After his honorable discharge, John spent time as a tool and die-maker machinist, custom knife maker, and gold and silver jeweler. He completed numerous commissions, including a bracelet for Elvis Presley, and made custom jewelry for individuals and service organizations. Feeling a drive to work big, his jewelry became too heavy to wear, so he literally evolved into a sculptor. He moved to Flagstaff, Arizona with his wife and two baby daughters to learn the art of bronze. He worked in a small bronze art foundry for four years, earning one dollar an hour and sculpting on his own work late into the night in his un-insulated chicken-coop studio. His first bronze was used as a doorstop in the foundry and his second was bought and used as a boat-anchor in Lake Havasu. After numerous starving-artist years, he ended up at Northern Arizona University as Resident Artist. He later received his Ph.D. in Humane Letters from that institution.
John Soderberg has executed many monumental bronze commissions across the country, teaches at various art academies, and nurtures and mentors many other sculptors. He has invented tools, materials, and techniques, which have bettered the world of art.
His two daughters, both at age one, asked for clay and began sculpting. John cast hundreds of their little sculptures, and at age two, they chose (without any prompting from dad) to go professional. Paul Harvey heard about them at that time and put them on his radio show.
They sold in art galleries in Scottsdale, Houston, and elsewhere, and were on That’s Incredible TV, in National Enquirer, People Magazine, National Geographic, and other magazines and shows before they turned seven. All this when their father, John, was still swapping his bronzes for power tools which he would then sell at swap-meets for rent and food money. Heather and Misty today are noted professional sculptors working on their own monumental commissions.
As a means of tithing and a way of giving back to his world, John has involved himself with service and charity work for 30 years. He has taught martial arts to disabled children and adults, given many sculpture workshops for children, served as a board member for domestic abuse shelters and other groups, worked on famine relief for the Tarahumara Indians in Mexico, and was one of the original core members of Rancho Feliz, a charitable organization which builds and maintains orphanages, soup-kitchens for kids, provides medical clinics to the poor, and many other functions. For the past 15 years, he has been Santa Claus on a Harley to the orphans of Agua Prieta, Mexico.

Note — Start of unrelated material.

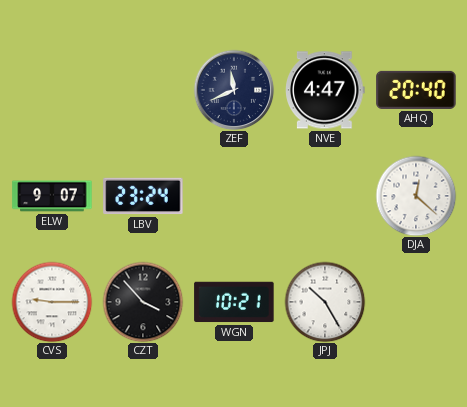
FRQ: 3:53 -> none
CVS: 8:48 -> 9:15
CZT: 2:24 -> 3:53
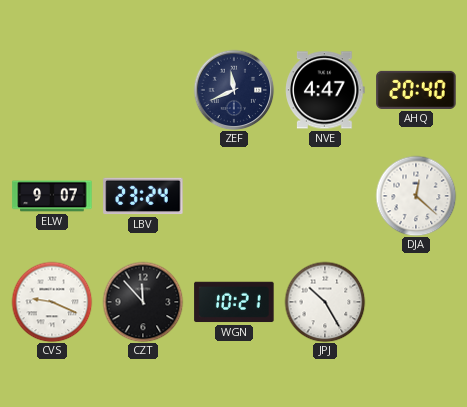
CVS: 9:15 -> 9:19
CZT: 3:53 -> 11:53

In 2008, John met and later married Cynthia Richmond, a professional author, (Simon & Schuster,) behavioral therapist, educator, talk-show host, columnist with the L.A. Times, and other publications, the leading expert on dreams in the country, pilot, and accomplished master of the culinary arts. She works in her “Dreampower” studio on the ranch in Camp Verde.
John lives and works on that small homestead ranch in Arizona. His passion is Bronze, and his fascination is the lonely, timeless, and ultimately noble drama of the human experience. He sculpturally explores worthy human themes in a manner which simply and honestly evokes empathy in the viewer.